Throughout this book I kept rooting for “Number 13” (the fox). Ordinarily, this would not be a book I was drawn to given the fantasy-type world in which it surrounds, however, even with my uncreative mind I was able to easily follow along and picture all the characters and their adventures in my mind. An added benefit was that the author included such AMAZING illustrations throughout the book, I found myself excited to come across the next illustration as they tied into the plot of the book and helped the reader to picture the characters as the author intended.

Ultimately, I found myself cheering for “Number 13,” as I couldn’t put the book down hoping he conquered his quest successfully.

*Disclaimer: This book was generously provided to be my Candlewick Press in exchange for an honest review.

Being Fishkill by Ruth Lehrer

Publication Date: November 14th, 2017

Rating: 4 ¾ Stars

Why I chose this book: I was fascinated by the name Carmel Fishkill.
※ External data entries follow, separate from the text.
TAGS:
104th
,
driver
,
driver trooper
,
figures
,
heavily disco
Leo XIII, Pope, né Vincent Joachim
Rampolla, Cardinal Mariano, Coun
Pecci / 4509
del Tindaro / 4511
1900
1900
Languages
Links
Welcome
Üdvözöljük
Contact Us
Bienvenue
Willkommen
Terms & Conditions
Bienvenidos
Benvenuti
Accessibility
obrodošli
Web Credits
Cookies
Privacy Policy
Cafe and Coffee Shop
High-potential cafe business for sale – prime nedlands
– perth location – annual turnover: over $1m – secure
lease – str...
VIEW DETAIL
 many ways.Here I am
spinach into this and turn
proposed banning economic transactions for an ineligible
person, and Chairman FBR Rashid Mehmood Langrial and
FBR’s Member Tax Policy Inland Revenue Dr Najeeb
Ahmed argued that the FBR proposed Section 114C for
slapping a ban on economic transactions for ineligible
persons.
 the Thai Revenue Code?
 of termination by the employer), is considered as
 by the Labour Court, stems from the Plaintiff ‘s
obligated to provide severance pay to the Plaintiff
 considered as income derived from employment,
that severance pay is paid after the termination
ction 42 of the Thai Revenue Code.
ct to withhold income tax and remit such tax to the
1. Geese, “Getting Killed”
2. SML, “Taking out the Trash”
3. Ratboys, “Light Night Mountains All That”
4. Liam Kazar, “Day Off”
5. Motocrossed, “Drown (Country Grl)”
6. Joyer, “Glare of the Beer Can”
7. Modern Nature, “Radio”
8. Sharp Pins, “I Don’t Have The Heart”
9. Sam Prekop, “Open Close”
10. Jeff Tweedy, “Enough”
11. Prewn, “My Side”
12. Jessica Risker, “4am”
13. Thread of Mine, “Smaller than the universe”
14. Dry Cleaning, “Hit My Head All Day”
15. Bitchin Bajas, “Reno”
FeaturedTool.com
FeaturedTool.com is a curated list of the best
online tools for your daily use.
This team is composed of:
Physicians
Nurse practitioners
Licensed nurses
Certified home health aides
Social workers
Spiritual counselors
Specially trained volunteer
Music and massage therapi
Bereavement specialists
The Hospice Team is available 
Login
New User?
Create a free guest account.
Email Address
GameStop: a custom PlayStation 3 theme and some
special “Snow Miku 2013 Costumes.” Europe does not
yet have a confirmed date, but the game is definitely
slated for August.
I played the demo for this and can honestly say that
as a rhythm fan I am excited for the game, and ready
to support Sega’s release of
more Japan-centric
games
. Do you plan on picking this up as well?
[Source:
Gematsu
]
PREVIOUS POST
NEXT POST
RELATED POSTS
Carmel, or Fishkill as she later starts going by to be more “badass,” was named for the road sign her mother was passing as she gave birth to her in the backseat of her father’s pickup truck. While I personally cannot imagine the horrors of growing up with a name like Fishkill, I know that many kids grow up with worse. In Iowa City we are fortunate to house one of the nation’s top children’s hospitals. As a result, families from across the nation, rural, urban or otherwise travel to the University of Iowa Children’s Hospital for a wide range of treatment. As such, we are exposed to a WIDE range of unique names within our community, although Fishkill is not one I’ve yet come across.
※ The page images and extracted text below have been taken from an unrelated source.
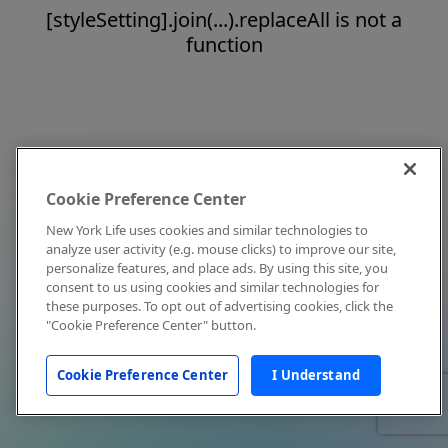
[styleSetting].join(...).replaceAll is not a
function
Cookie Preference Center
New York Life uses cookies and similar technologies to
analyze user activity (e.g. mouse clicks) to improve our site,
personalize features, and place ads. By using this site, you
consent to us using cookies and similar technologies for
these purposes. To opt out of advertising cookies, click the
"Cookie Preference Center" button.
Cookie Preference Center
I Understand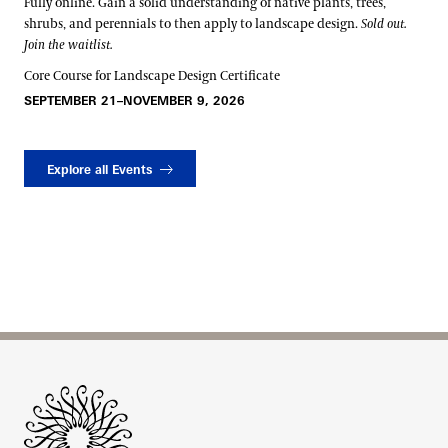
Fully online. Gain a solid understanding of native plants, trees,
shrubs, and perennials to then apply to landscape design.
Sold out.
Join the waitlist.
Core Course for Landscape Design Certificate
SEPTEMBER 21–NOVEMBER 9, 2026
Explore all Events
Site Footer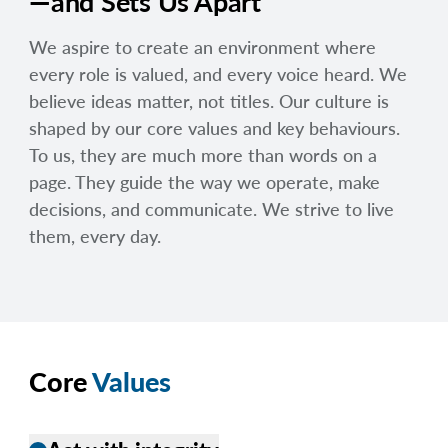
—and Sets Us Apart
We aspire to create an environment where
every role is valued, and every voice heard. We
believe ideas matter, not titles. Our culture is
shaped by our core values and key behaviours.
To us, they are much more than words on a
page. They guide the way we operate, make
decisions, and communicate. We strive to live
them, every day.
Core
Values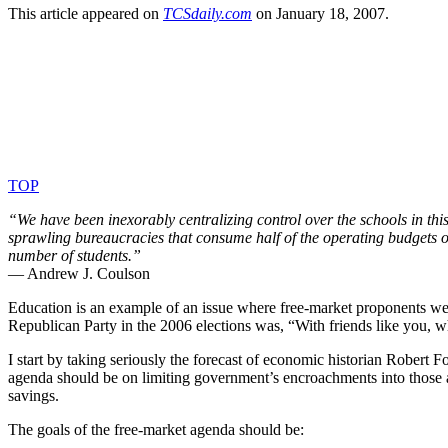
This article appeared on
TCS​dai​ly​.com
on January 18, 2007.
TOP
“We have been inexorably centralizing control over the schools in th
sprawling bureaucracies that consume half of the operating budgets of
number of students.”
— Andrew J. Coulson
Education is an example of an issue where free-market proponents were
Republican Party in the 2006 elections was, “With friends like you, 
I start by taking seriously the forecast of economic historian Robert 
agenda should be on limiting government’s encroachments into those
savings.
The goals of the free-market agenda should be: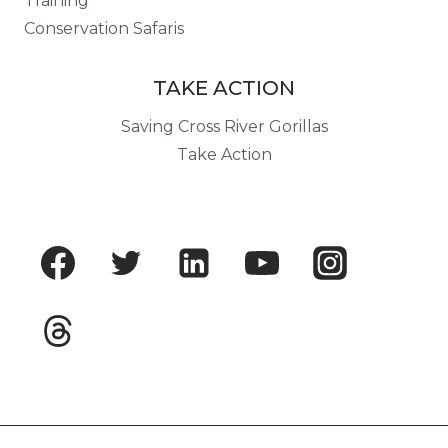
Training
Conservation Safaris
TAKE ACTION
Saving Cross River Gorillas
Take Action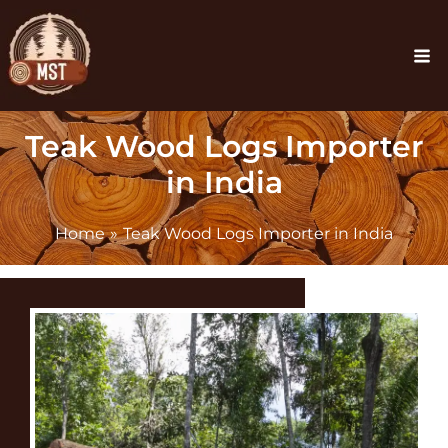
Skip
Ma
to
Me
content
Teak Wood Logs Importer
in India
Home
Teak Wood Logs Importer in India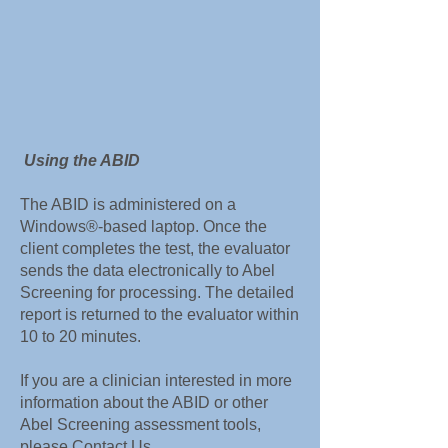
Using the ABID
The ABID is administered on a
Windows®-based laptop. Once the
client completes the test, the evaluator
sends the data electronically to Abel
Screening for processing. The detailed
report is returned to the evaluator within
10 to 20 minutes.
If you are a clinician interested in more
information about the ABID or other
Abel Screening assessment tools,
please
Contact Us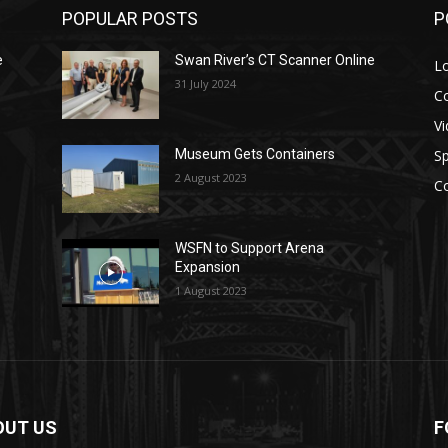
POPULAR POSTS
P
e
Swan River’s CT Scanner Online
L
31 July 2024
C
V
Sp
Museum Gets Containers
2 August 2023
C
WSFN to Support Arena
Expansion
1 August 2023
OUT US
F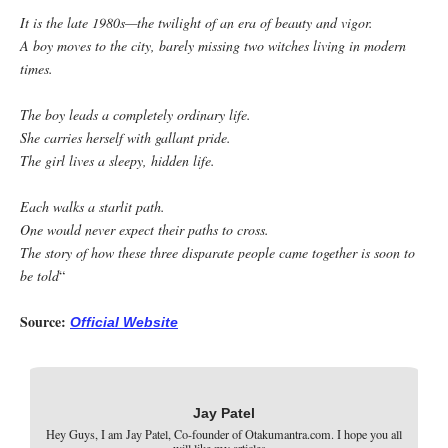
It is the late 1980s—the twilight of an era of beauty and vigor.
A boy moves to the city, barely missing two witches living in modern
times.
The boy leads a completely ordinary life.
She carries herself with gallant pride.
The girl lives a sleepy, hidden life.
Each walks a starlit path.
One would never expect their paths to cross.
The story of how these three disparate people came together is soon to
be told
“
Source:
Official Website
Jay Patel
Hey Guys, I am Jay Patel, Co-founder of Otakumantra.com. I hope you all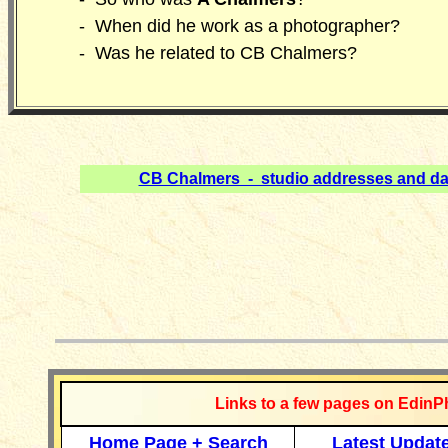
- When did he work as a photographer?
- Was he related to CB Chalmers?
CB Chalmers - studio addresses and da
__________
Links to a few pages on EdinP
Home Page + Search
Latest Updat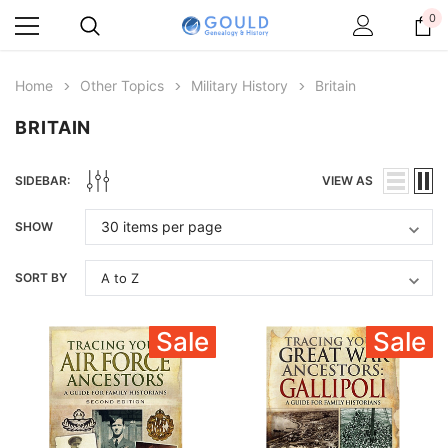
0
Home
Other Topics
Military History
Britain
BRITAIN
SIDEBAR:
VIEW AS
SHOW
SORT BY
Sale
Sale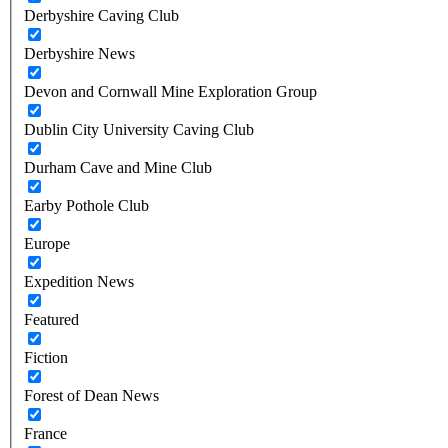
Derbyshire Caving Club
Derbyshire News
Devon and Cornwall Mine Exploration Group
Dublin City University Caving Club
Durham Cave and Mine Club
Earby Pothole Club
Europe
Expedition News
Featured
Fiction
Forest of Dean News
France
As you can imagine Fishkill did not have a great home life, but she was fortunate to meet Duck-Duck (Duck-Duck is Christina’s “gang” name) at school and form a friendship, a friendship that included food at Duck-Duck’s house and love from Duck-Duck’s mom.
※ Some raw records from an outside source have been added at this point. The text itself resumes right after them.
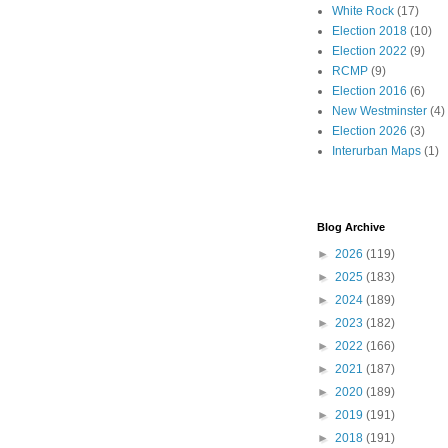
White Rock
(17)
Election 2018
(10)
Election 2022
(9)
RCMP
(9)
Election 2016
(6)
New Westminster
(4)
Election 2026
(3)
Interurban Maps
(1)
Blog Archive
►
2026
(119)
►
2025
(183)
►
2024
(189)
►
2023
(182)
►
2022
(166)
►
2021
(187)
►
2020
(189)
►
2019
(191)
►
2018
(191)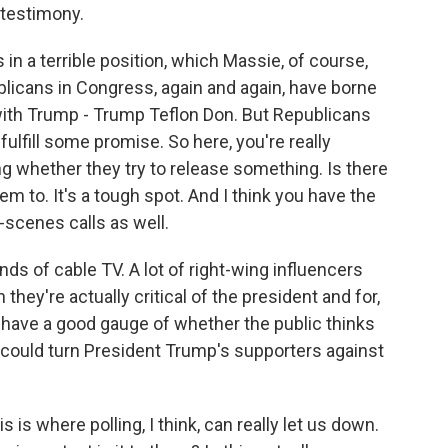
 testimony.
in a terrible position, which Massie, of course,
licans in Congress, again and again, have borne
with Trump - Trump Teflon Don. But Republicans
lfill some promise. So here, you're really
g whether they try to release something. Is there
 to. It's a tough spot. And I think you have the
cenes calls as well.
ds of cable TV. A lot of right-wing influencers
hey're actually critical of the president and for,
't have a good gauge of whether the public thinks
t could turn President Trump's supporters against
 is where polling, I think, can really let us down.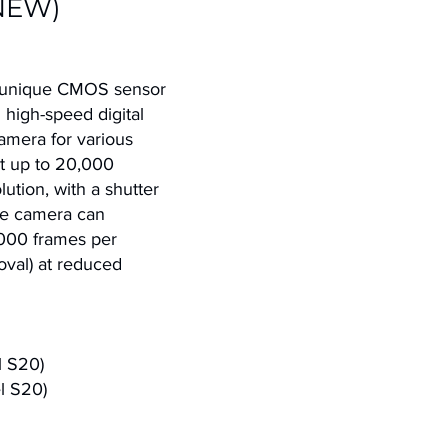
NEW)
 unique CMOS sensor
 high-speed digital
camera for various
 at up to 20,000
ution, with a shutter
he camera can
,000 frames per
oval) at reduced
l S20)
l S20)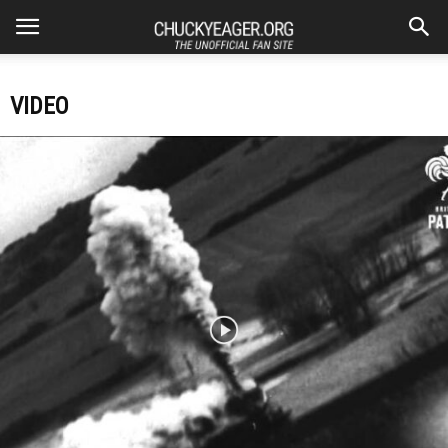
VIDEO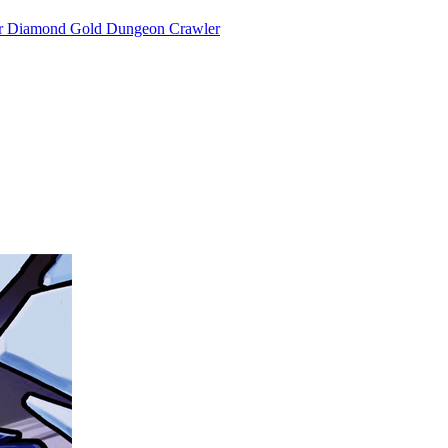
or Diamond Gold Dungeon Crawler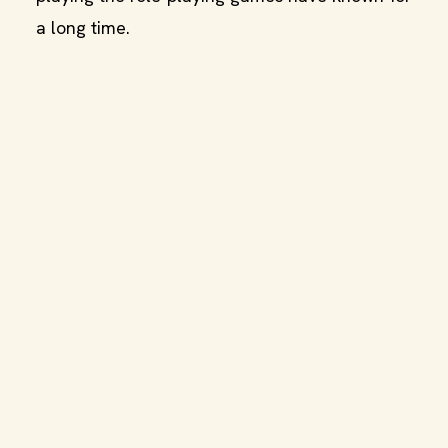
a long time.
Why I liked this book: This book was so REAL. Despite the fictional genre, the author exposed the reader to situations that unfortunately are not uncommon for many children. The light shed on Fishkill’s circumstances and even Duck-Duck’s more “normal” (can we really define a normal family?) home life exposed the reader to some extremely deep situations without turning the book “dark.” Fishkill’s inner dialogue allowed one to understand what it may be like for someone with her familial background to suddenly enter Duck-Duck’s “normal” household. This book read more like an unfortunate adventure between friends than a “dark” look at childhood traumas, making it an appropriate read for a wide range of ages.

*Disclaimer: This book was provided to me by LibraryThing Early Readers Program in conjunction with the publisher in exchange for an honest review.